━━━━━ GIVEN INFORMATION

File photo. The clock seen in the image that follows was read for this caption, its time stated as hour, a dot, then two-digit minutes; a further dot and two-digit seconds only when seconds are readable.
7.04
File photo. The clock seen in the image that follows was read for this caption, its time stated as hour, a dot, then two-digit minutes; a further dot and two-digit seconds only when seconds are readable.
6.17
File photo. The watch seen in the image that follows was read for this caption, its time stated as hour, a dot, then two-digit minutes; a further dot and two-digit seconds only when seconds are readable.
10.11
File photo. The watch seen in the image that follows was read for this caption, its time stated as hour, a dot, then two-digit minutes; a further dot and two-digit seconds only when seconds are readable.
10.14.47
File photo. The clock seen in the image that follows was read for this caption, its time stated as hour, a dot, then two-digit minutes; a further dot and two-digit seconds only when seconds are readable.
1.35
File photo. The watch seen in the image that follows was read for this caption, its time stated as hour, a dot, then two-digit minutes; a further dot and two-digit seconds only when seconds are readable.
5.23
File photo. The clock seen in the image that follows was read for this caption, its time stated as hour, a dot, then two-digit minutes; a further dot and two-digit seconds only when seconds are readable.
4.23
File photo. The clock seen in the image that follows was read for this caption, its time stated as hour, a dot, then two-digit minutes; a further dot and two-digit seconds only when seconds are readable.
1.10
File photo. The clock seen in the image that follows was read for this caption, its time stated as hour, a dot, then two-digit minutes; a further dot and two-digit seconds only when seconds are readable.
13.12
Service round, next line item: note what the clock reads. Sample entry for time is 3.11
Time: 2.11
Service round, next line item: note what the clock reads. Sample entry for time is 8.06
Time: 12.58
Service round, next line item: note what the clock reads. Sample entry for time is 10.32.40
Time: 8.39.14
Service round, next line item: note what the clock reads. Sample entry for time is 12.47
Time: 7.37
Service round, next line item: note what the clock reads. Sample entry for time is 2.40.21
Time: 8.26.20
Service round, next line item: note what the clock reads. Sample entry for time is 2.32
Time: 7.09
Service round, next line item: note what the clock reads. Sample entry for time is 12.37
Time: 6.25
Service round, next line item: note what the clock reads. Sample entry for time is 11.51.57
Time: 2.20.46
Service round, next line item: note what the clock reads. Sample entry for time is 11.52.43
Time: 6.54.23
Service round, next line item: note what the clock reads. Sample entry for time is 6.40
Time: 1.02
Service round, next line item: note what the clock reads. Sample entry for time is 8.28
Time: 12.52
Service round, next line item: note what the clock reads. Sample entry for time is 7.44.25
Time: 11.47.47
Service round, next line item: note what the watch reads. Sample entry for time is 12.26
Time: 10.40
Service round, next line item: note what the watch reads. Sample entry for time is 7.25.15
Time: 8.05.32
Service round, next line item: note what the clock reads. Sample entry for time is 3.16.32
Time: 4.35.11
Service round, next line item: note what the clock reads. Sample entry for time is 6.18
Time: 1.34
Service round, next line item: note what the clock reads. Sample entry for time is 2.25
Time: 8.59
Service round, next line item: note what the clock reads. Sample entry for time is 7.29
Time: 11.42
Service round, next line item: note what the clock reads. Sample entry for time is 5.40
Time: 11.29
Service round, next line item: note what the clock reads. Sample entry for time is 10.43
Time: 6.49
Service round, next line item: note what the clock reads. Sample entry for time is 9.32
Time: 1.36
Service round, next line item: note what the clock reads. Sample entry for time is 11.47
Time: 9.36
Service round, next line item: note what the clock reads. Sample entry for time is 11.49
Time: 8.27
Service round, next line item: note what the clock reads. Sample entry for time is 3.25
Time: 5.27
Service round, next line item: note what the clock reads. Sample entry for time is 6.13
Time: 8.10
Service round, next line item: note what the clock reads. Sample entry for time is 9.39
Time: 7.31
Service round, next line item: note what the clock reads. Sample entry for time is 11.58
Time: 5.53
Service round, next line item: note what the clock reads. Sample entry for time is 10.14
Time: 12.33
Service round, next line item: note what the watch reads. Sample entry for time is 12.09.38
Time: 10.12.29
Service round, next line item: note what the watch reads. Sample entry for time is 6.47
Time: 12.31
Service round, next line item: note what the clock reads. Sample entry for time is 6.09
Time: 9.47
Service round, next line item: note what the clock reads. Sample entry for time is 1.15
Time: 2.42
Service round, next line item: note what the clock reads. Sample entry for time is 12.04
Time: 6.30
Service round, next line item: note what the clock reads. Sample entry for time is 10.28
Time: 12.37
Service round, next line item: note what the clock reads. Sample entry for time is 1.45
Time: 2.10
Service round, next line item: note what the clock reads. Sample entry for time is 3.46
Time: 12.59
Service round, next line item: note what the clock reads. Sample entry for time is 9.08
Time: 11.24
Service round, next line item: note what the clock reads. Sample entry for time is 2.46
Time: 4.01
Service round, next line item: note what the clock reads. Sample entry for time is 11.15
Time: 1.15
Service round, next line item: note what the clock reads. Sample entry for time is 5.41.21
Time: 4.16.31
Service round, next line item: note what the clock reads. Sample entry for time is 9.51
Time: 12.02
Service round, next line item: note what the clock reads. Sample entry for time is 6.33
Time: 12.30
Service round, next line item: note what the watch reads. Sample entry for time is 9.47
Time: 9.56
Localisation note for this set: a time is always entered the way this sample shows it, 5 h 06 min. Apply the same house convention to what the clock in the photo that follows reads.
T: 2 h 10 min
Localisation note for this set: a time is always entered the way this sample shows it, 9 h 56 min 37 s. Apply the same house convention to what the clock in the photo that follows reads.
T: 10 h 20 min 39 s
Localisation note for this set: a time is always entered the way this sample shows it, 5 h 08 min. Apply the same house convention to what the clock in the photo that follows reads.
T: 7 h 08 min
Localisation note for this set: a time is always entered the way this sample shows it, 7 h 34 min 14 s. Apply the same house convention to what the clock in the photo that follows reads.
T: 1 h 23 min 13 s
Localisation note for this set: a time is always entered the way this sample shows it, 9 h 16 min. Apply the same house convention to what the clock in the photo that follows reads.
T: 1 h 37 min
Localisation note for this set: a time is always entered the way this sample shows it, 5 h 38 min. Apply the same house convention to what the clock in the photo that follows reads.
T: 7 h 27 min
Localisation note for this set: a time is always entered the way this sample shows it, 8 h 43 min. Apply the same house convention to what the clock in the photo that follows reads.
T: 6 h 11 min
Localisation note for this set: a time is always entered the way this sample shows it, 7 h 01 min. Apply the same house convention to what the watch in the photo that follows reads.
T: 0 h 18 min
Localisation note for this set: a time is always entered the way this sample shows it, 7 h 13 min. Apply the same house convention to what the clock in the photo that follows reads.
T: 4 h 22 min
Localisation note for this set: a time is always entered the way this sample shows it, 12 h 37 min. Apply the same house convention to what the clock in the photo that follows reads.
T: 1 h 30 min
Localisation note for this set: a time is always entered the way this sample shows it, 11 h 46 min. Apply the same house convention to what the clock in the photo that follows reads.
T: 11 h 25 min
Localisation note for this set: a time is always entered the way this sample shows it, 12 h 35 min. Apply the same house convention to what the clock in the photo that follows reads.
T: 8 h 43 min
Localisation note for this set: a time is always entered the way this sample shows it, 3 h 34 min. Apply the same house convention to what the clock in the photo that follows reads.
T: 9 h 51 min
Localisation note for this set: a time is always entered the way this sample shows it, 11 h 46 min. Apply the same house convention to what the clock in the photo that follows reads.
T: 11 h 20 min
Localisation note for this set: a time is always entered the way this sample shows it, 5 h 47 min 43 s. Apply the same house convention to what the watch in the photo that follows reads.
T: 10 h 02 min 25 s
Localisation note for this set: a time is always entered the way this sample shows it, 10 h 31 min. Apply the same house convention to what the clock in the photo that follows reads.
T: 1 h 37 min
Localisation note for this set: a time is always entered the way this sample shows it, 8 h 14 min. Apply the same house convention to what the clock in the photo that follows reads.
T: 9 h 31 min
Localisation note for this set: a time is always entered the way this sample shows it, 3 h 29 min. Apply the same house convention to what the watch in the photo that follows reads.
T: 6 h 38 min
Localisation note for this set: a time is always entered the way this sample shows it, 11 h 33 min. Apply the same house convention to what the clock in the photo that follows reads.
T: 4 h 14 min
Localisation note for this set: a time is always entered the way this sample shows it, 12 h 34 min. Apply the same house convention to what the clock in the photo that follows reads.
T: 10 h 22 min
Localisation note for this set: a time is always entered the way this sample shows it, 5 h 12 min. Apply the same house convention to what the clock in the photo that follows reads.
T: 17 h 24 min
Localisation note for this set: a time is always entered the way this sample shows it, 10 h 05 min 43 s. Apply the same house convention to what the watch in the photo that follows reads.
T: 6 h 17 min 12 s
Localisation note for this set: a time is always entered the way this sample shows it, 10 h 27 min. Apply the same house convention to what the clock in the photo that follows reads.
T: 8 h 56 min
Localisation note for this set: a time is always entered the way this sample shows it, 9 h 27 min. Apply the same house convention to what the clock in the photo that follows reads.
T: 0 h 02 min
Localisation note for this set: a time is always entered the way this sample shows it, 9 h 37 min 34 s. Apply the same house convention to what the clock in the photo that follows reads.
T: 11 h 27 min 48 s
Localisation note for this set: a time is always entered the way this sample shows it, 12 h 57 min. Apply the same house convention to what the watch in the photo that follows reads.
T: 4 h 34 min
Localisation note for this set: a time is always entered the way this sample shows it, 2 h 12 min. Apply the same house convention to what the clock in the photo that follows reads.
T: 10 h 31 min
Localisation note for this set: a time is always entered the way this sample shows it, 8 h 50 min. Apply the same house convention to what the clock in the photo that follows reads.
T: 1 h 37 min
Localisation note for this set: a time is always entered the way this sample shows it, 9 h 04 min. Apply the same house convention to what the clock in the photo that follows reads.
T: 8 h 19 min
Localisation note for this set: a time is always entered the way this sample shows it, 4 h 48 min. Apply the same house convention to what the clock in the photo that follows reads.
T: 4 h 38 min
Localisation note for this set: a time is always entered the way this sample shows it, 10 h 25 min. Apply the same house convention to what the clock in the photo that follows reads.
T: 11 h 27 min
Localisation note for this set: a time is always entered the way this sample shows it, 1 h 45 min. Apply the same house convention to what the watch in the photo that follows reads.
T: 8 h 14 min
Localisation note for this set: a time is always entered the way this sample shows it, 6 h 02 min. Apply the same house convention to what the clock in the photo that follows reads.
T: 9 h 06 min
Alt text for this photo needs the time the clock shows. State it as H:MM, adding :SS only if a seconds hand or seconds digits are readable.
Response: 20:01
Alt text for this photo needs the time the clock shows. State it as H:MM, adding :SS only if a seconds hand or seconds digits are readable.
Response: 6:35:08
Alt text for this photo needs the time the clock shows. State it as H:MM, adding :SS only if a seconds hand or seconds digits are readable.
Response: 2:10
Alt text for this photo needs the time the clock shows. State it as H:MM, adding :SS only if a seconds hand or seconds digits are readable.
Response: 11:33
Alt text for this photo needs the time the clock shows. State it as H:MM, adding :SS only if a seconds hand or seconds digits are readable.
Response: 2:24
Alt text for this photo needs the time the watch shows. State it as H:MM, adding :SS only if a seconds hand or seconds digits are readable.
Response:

━━━━━━━━━━

* _GOAL OF THE EXERCISE_
Copy the lines of the listing starting with the line that contains "time is 12.26" and going on through the line that contains "Time: 4.35.11", swapping in "Maintenance round" wherever "Service round" appears and keeping everything else unchanged.

* _CORRECT RESPONSE_
Maintenance round, next line item: note what the watch reads. Sample entry for time is 12.26
Time: 10.40
Maintenance round, next line item: note what the watch reads. Sample entry for time is 7.25.15
Time: 8.05.32
Maintenance round, next line item: note what the clock reads. Sample entry for time is 3.16.32
Time: 4.35.11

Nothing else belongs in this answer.